Please collect each line of the stored data below that contains the string "MiniaudioError", treating uppercase and lowercase letters as different.

--- Data shown Enclosed Below ---

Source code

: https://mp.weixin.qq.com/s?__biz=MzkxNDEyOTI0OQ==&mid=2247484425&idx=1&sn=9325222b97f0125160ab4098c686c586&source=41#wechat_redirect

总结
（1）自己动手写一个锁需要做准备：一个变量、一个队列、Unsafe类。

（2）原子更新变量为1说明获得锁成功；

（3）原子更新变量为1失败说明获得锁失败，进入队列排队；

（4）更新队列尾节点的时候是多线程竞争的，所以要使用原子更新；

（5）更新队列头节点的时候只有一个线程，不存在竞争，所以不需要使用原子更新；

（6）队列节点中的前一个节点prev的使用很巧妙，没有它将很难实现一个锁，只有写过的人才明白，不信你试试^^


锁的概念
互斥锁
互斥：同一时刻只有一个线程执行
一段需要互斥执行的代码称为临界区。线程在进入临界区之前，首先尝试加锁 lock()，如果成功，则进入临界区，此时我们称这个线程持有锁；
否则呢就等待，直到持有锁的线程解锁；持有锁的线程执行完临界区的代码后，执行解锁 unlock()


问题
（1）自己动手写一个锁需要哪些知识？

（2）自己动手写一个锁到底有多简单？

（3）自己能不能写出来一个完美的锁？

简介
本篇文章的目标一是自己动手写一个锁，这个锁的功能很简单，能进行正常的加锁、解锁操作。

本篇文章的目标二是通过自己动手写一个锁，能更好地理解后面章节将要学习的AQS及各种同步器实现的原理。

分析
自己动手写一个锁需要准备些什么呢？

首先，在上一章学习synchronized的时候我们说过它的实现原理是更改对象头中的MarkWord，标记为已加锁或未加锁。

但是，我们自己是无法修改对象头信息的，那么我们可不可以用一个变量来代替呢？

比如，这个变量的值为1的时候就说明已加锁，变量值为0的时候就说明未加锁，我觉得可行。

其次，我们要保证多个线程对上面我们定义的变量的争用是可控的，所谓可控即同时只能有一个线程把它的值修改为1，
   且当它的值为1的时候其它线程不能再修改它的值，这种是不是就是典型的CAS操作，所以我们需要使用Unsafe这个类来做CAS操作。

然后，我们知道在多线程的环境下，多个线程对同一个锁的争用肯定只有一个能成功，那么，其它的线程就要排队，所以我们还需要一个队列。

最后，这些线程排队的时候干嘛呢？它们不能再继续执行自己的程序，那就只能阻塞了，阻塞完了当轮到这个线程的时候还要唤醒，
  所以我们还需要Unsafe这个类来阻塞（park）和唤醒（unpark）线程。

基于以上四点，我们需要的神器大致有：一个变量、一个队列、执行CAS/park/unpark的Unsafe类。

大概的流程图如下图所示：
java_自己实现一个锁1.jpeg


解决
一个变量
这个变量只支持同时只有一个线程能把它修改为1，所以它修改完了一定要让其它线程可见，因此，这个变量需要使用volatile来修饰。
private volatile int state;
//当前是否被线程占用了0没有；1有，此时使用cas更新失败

--- End of Enclosed Data shown ---
--- Data shown Enclosed Below ---

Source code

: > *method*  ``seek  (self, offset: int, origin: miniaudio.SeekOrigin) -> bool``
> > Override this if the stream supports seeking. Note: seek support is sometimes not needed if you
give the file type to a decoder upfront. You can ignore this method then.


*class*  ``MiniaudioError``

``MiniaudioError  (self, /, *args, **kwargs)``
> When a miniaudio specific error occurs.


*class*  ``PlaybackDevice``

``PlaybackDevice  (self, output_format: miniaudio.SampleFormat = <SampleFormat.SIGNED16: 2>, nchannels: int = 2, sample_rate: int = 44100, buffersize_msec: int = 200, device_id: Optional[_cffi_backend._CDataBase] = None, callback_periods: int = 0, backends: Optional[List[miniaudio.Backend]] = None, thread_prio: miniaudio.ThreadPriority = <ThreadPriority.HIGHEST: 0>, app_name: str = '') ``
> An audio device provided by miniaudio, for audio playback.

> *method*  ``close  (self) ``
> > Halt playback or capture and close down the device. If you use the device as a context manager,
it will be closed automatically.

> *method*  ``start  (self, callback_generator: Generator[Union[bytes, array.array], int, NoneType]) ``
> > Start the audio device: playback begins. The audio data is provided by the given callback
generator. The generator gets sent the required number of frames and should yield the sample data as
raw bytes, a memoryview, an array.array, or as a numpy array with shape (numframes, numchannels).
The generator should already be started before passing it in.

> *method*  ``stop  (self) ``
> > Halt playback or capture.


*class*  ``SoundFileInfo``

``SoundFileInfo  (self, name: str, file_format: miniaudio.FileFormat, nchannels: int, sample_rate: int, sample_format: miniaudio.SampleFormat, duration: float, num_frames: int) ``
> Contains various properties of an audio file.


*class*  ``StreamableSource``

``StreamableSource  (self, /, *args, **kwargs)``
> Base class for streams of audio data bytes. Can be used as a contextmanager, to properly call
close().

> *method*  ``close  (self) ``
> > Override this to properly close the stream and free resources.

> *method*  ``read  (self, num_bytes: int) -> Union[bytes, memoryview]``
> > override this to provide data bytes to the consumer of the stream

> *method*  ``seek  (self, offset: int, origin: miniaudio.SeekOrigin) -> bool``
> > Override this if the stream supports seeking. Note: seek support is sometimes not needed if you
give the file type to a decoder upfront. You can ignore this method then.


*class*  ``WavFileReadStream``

--- End of Enclosed Data shown ---

- [Output]
*class*  ``MiniaudioError``
``MiniaudioError  (self, /, *args, **kwargs)``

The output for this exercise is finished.